Directions for this task:
Retype every record exactly. Leave the pictures out.
** Opening Record excerpts block **
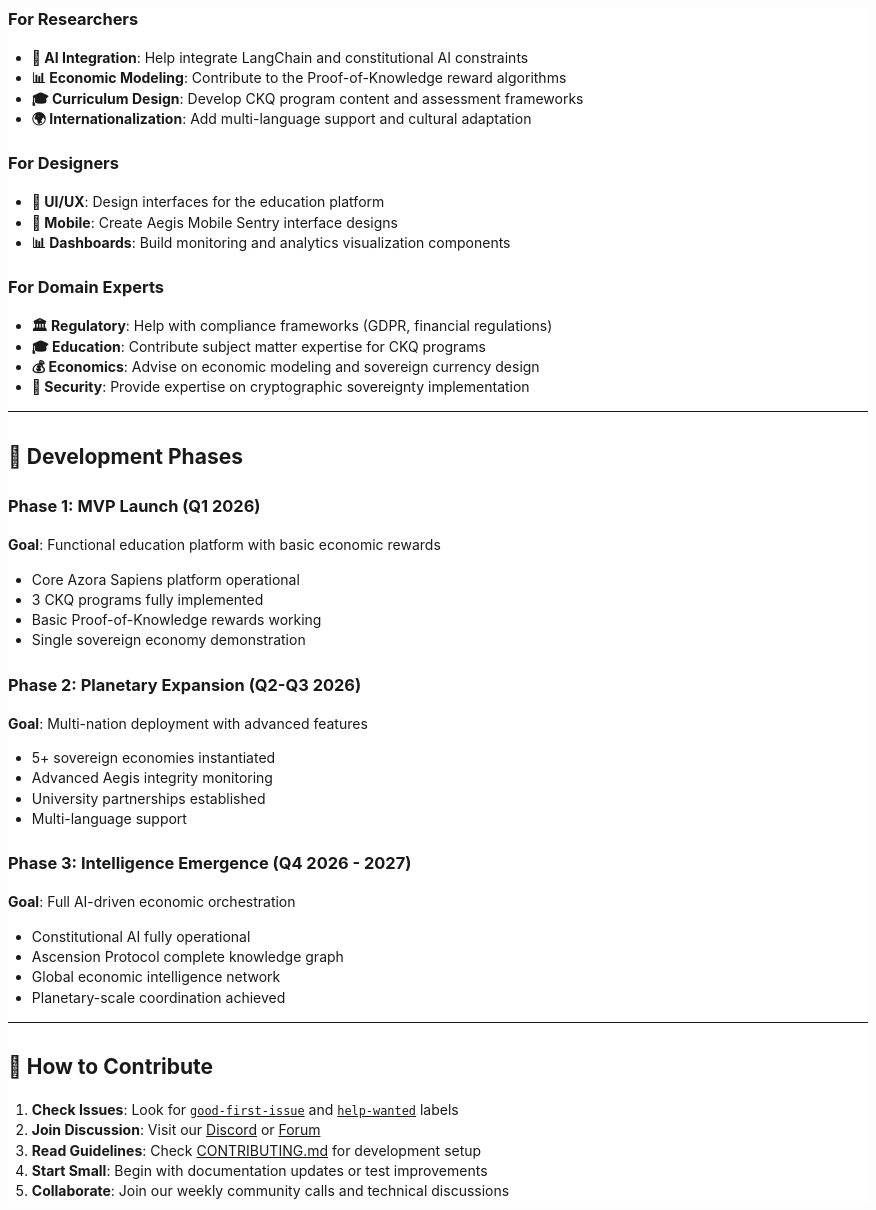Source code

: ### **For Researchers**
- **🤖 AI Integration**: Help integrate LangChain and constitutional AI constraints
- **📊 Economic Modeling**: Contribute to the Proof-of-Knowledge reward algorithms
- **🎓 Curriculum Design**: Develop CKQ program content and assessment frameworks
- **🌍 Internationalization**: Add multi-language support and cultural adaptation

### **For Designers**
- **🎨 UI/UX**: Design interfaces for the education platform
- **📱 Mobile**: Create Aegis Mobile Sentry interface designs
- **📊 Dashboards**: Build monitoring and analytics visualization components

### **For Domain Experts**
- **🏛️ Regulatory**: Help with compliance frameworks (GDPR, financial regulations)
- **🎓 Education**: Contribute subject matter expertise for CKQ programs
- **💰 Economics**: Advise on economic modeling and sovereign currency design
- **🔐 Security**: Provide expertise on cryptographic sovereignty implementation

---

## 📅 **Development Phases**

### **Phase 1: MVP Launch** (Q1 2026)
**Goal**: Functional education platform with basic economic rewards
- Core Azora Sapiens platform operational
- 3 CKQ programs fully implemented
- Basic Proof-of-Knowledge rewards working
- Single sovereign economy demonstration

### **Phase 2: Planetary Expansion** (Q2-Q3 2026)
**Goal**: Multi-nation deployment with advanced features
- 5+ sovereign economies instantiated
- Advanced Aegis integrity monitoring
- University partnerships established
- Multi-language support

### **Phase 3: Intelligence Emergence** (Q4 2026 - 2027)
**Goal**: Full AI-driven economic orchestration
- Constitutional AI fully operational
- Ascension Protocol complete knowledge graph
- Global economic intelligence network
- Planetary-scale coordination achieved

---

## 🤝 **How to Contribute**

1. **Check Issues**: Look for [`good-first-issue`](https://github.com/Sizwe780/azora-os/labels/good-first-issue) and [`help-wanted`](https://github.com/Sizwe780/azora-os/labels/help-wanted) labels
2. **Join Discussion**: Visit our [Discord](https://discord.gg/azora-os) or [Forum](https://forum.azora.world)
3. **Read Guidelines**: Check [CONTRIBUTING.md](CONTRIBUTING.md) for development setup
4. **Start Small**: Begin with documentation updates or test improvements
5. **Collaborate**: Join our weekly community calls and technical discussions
** Closing Record excerpts block **
Response box:
Source code

: ### **For Researchers**
- **🤖 AI Integration**: Help integrate LangChain and constitutional AI constraints
- **📊 Economic Modeling**: Contribute to the Proof-of-Knowledge reward algorithms
- **🎓 Curriculum Design**: Develop CKQ program content and assessment frameworks
- **🌍 Internationalization**: Add multi-language support and cultural adaptation

### **For Designers**
- **🎨 UI/UX**: Design interfaces for the education platform
- **📱 Mobile**: Create Aegis Mobile Sentry interface designs
- **📊 Dashboards**: Build monitoring and analytics visualization components

### **For Domain Experts**
- **🏛️ Regulatory**: Help with compliance frameworks (GDPR, financial regulations)
- **🎓 Education**: Contribute subject matter expertise for CKQ programs
- **💰 Economics**: Advise on economic modeling and sovereign currency design
- **🔐 Security**: Provide expertise on cryptographic sovereignty implementation

---

## 📅 **Development Phases**

### **Phase 1: MVP Launch** (Q1 2026)
**Goal**: Functional education platform with basic economic rewards
- Core Azora Sapiens platform operational
- 3 CKQ programs fully implemented
- Basic Proof-of-Knowledge rewards working
- Single sovereign economy demonstration

### **Phase 2: Planetary Expansion** (Q2-Q3 2026)
**Goal**: Multi-nation deployment with advanced features
- 5+ sovereign economies instantiated
- Advanced Aegis integrity monitoring
- University partnerships established
- Multi-language support

### **Phase 3: Intelligence Emergence** (Q4 2026 - 2027)
**Goal**: Full AI-driven economic orchestration
- Constitutional AI fully operational
- Ascension Protocol complete knowledge graph
- Global economic intelligence network
- Planetary-scale coordination achieved

---

## 🤝 **How to Contribute**

1. **Check Issues**: Look for [`good-first-issue`](https://github.com/Sizwe780/azora-os/labels/good-first-issue) and [`help-wanted`](https://github.com/Sizwe780/azora-os/labels/help-wanted) labels
2. **Join Discussion**: Visit our [Discord](https://discord.gg/azora-os) or [Forum](https://forum.azora.world)
3. **Read Guidelines**: Check [CONTRIBUTING.md](CONTRIBUTING.md) for development setup
4. **Start Small**: Begin with documentation updates or test improvements
5. **Collaborate**: Join our weekly community calls and technical discussions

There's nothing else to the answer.